Sister Thea’s loving, engaging and vibrant personality and innate dedication gave her the fortitude to endure an ascetical religious formation. Her keen intellect relished the teaching and academic work that religious life opened for her.

In 1966, during graduate studies at The Catholic University of America in Washington, Sister Thea became a founding member of the National Black Sisters’ Conference and began a peripatetic ministry of intercultural awareness that, through music and preaching, would bring the gifts of black culture and spirituality to the American church.

Her indefatigable travels continued through the diagnosis and treatment of breast cancer in 1984, the same year in which both her parents died. The cancer recurred four years later and despite constant, terrible pain she preached, sang, inspired and educated until shortly before her death. Her wise prayer, “Lord, let me live until I die,” was abundantly granted.

There is much to recommend this book as an introduction to Sister Thea, the context of her ministry, and the love and hope she engendered in family, friends, colleagues and international audiences.

Unfortunately, in an effort to fully document Sister Thea’s life, the authors tell too much and show too little. There are pages and pages that read like calendar notations, the places she visited on a postdoctoral trip to Europe, the workshops, commencements, concerts and meetings that filled her days. Scattered factual errors (Eudora Welty is described as a “famous black writer and photographer,” for example) diminish reader confidence, and there is either too much or too little information about the people and organizations with which Sister Thea was involved.

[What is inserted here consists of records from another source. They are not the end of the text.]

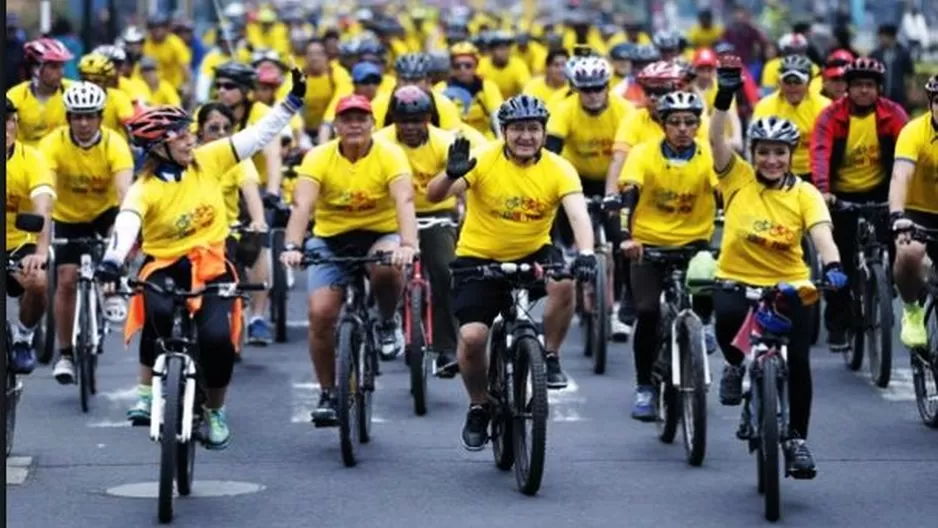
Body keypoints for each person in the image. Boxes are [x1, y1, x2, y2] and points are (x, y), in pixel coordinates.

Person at [93, 68, 308, 448]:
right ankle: (151, 390)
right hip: (164, 264)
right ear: (159, 146)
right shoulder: (144, 188)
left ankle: (215, 411)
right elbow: (127, 223)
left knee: (217, 340)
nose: (190, 138)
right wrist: (112, 260)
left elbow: (257, 136)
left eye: (189, 131)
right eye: (180, 134)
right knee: (155, 313)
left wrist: (290, 103)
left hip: (211, 264)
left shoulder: (210, 159)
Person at [425, 95, 597, 450]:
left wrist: (587, 253)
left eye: (533, 129)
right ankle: (478, 404)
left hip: (534, 251)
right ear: (503, 132)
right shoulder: (484, 158)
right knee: (472, 338)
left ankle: (549, 355)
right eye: (517, 129)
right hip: (477, 256)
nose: (525, 136)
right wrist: (450, 174)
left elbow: (578, 214)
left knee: (565, 281)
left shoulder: (558, 167)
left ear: (543, 132)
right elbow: (433, 195)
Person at [709, 55, 847, 479]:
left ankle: (798, 440)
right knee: (728, 321)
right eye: (764, 152)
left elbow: (821, 233)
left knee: (801, 363)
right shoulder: (737, 177)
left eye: (779, 153)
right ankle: (735, 367)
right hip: (737, 279)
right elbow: (715, 140)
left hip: (790, 283)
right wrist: (725, 94)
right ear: (753, 153)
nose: (771, 160)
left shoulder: (804, 193)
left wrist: (834, 264)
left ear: (791, 155)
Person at [279, 95, 416, 425]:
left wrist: (408, 243)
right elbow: (302, 206)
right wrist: (293, 245)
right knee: (321, 313)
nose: (355, 124)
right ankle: (328, 392)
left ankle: (386, 322)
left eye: (362, 118)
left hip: (379, 234)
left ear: (373, 124)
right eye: (347, 119)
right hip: (331, 239)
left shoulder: (390, 154)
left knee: (387, 267)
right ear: (336, 126)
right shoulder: (319, 157)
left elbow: (405, 200)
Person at [617, 91, 717, 420]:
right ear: (663, 124)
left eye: (690, 122)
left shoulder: (708, 156)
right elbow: (627, 197)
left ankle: (702, 327)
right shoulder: (643, 154)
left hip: (694, 243)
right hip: (648, 243)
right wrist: (626, 237)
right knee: (646, 312)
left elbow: (726, 192)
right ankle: (645, 387)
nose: (683, 129)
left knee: (709, 283)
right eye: (675, 122)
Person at [810, 58, 908, 351]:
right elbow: (820, 153)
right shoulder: (831, 116)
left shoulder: (893, 114)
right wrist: (824, 191)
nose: (863, 91)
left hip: (882, 190)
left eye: (869, 85)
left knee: (897, 244)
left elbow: (907, 154)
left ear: (879, 89)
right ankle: (838, 323)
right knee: (840, 262)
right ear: (847, 89)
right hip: (841, 195)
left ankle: (882, 284)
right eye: (857, 86)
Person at [38, 82, 132, 383]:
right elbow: (46, 194)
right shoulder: (52, 144)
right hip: (67, 216)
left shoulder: (115, 144)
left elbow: (124, 195)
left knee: (120, 232)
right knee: (66, 280)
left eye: (90, 116)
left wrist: (122, 236)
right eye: (77, 116)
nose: (83, 123)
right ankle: (65, 355)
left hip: (104, 214)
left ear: (100, 117)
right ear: (67, 118)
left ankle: (114, 287)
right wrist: (44, 236)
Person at [546, 55, 634, 339]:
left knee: (620, 242)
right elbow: (551, 153)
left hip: (612, 179)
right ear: (575, 88)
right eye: (586, 89)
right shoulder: (564, 109)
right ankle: (570, 249)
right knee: (558, 194)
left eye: (599, 88)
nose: (593, 95)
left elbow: (634, 154)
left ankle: (620, 307)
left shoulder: (624, 110)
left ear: (608, 86)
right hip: (577, 178)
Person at [374, 86, 460, 374]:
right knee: (383, 265)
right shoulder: (379, 144)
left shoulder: (446, 142)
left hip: (437, 214)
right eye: (403, 120)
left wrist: (469, 216)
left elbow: (465, 186)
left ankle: (446, 348)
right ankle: (387, 317)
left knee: (446, 271)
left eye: (417, 119)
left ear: (429, 118)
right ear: (392, 119)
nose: (410, 127)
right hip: (392, 215)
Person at [213, 61, 284, 344]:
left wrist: (274, 192)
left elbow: (273, 156)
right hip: (221, 185)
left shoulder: (262, 114)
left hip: (258, 186)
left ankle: (257, 316)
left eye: (229, 86)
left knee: (259, 241)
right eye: (218, 85)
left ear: (245, 91)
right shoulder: (211, 114)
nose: (222, 91)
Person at [5, 97, 55, 374]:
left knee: (37, 281)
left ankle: (24, 339)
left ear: (15, 124)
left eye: (9, 121)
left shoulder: (32, 160)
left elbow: (43, 205)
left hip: (18, 245)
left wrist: (40, 251)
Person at [888, 75, 938, 348]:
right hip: (917, 211)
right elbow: (901, 176)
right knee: (909, 251)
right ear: (931, 104)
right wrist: (898, 216)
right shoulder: (914, 132)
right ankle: (912, 311)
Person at [752, 55, 831, 181]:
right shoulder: (765, 106)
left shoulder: (824, 106)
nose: (792, 87)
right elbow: (753, 146)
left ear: (808, 82)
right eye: (787, 82)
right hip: (778, 172)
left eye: (798, 82)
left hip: (814, 172)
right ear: (780, 82)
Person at [6, 38, 74, 146]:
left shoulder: (73, 91)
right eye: (54, 67)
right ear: (36, 69)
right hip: (27, 159)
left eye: (62, 66)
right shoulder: (15, 96)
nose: (61, 72)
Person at [434, 41, 503, 139]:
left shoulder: (487, 86)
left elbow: (498, 115)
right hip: (454, 138)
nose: (463, 69)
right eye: (457, 66)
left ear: (476, 65)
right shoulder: (440, 89)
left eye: (468, 65)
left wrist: (501, 141)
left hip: (484, 140)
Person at [870, 24, 915, 108]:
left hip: (899, 95)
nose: (881, 39)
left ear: (891, 37)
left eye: (883, 36)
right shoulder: (875, 54)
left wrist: (911, 91)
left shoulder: (903, 53)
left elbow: (910, 74)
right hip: (880, 95)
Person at [477, 31, 531, 99]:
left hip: (511, 105)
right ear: (491, 51)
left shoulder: (518, 64)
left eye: (506, 48)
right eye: (500, 49)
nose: (504, 52)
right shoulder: (481, 64)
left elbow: (527, 87)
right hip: (487, 104)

Instead of quotes from old newspaper articles, one wishes for more insight into Sister Thea’s transformation, depth, power and complexity.

We want to know why one priest said of her, “People either love her or loathe her.” We want to know how she became the woman who called the American bishops to be open to “the rightness, the fullness of black spirituality, in all of its expressions.” We want to know how her scholarly work on St. Thomas More and William Faulkner influenced her public life. We want to know more about the broader cultural and religious context in which she taught and worked.

Still, despite these disappointments, it is impossible to read this book without gratitude for the gift of Sister Thea Bowman, silence in the face of her humility and truth telling, and sadness at her suffering and too-early death.


Linner, a freelance writer, lives in Medford, Mass.